● **WORK REQUEST**: The records that follow must be transcribed in full, without any change.

* * * *

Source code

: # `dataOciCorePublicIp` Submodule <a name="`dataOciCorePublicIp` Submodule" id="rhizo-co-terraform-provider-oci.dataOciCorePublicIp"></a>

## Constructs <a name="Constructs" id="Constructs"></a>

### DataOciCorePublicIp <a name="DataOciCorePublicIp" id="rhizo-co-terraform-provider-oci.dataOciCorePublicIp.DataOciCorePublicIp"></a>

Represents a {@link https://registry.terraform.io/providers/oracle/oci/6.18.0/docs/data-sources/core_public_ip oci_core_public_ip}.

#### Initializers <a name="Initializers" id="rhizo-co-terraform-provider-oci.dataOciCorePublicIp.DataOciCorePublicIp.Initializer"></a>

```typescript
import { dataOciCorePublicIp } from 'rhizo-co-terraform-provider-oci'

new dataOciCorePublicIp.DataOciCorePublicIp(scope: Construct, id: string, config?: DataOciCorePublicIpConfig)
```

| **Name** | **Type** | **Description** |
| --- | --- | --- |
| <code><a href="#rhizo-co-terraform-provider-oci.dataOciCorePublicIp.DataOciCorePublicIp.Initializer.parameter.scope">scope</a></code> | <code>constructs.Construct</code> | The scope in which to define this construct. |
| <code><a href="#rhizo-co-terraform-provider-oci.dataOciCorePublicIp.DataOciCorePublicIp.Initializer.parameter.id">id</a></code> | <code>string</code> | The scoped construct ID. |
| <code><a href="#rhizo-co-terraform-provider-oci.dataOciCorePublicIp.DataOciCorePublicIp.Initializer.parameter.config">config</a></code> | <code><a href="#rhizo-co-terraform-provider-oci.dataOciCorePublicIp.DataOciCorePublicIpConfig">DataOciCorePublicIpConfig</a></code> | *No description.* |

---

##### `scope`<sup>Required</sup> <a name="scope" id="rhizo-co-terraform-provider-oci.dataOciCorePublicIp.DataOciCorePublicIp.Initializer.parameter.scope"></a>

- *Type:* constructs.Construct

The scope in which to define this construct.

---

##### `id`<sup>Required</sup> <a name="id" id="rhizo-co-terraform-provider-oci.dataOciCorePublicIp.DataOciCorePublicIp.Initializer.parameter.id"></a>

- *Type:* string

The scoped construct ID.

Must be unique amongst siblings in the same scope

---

* * * *

● **THE COMPLETED TASK**:
Source code

: # `dataOciCorePublicIp` Submodule <a name="`dataOciCorePublicIp` Submodule" id="rhizo-co-terraform-provider-oci.dataOciCorePublicIp"></a>

## Constructs <a name="Constructs" id="Constructs"></a>

### DataOciCorePublicIp <a name="DataOciCorePublicIp" id="rhizo-co-terraform-provider-oci.dataOciCorePublicIp.DataOciCorePublicIp"></a>

Represents a {@link https://registry.terraform.io/providers/oracle/oci/6.18.0/docs/data-sources/core_public_ip oci_core_public_ip}.

#### Initializers <a name="Initializers" id="rhizo-co-terraform-provider-oci.dataOciCorePublicIp.DataOciCorePublicIp.Initializer"></a>

```typescript
import { dataOciCorePublicIp } from 'rhizo-co-terraform-provider-oci'

new dataOciCorePublicIp.DataOciCorePublicIp(scope: Construct, id: string, config?: DataOciCorePublicIpConfig)
```

| **Name** | **Type** | **Description** |
| --- | --- | --- |
| <code><a href="#rhizo-co-terraform-provider-oci.dataOciCorePublicIp.DataOciCorePublicIp.Initializer.parameter.scope">scope</a></code> | <code>constructs.Construct</code> | The scope in which to define this construct. |
| <code><a href="#rhizo-co-terraform-provider-oci.dataOciCorePublicIp.DataOciCorePublicIp.Initializer.parameter.id">id</a></code> | <code>string</code> | The scoped construct ID. |
| <code><a href="#rhizo-co-terraform-provider-oci.dataOciCorePublicIp.DataOciCorePublicIp.Initializer.parameter.config">config</a></code> | <code><a href="#rhizo-co-terraform-provider-oci.dataOciCorePublicIp.DataOciCorePublicIpConfig">DataOciCorePublicIpConfig</a></code> | *No description.* |

---

##### `scope`<sup>Required</sup> <a name="scope" id="rhizo-co-terraform-provider-oci.dataOciCorePublicIp.DataOciCorePublicIp.Initializer.parameter.scope"></a>

- *Type:* constructs.Construct

The scope in which to define this construct.

---

##### `id`<sup>Required</sup> <a name="id" id="rhizo-co-terraform-provider-oci.dataOciCorePublicIp.DataOciCorePublicIp.Initializer.parameter.id"></a>

- *Type:* string

The scoped construct ID.

Must be unique amongst siblings in the same scope

---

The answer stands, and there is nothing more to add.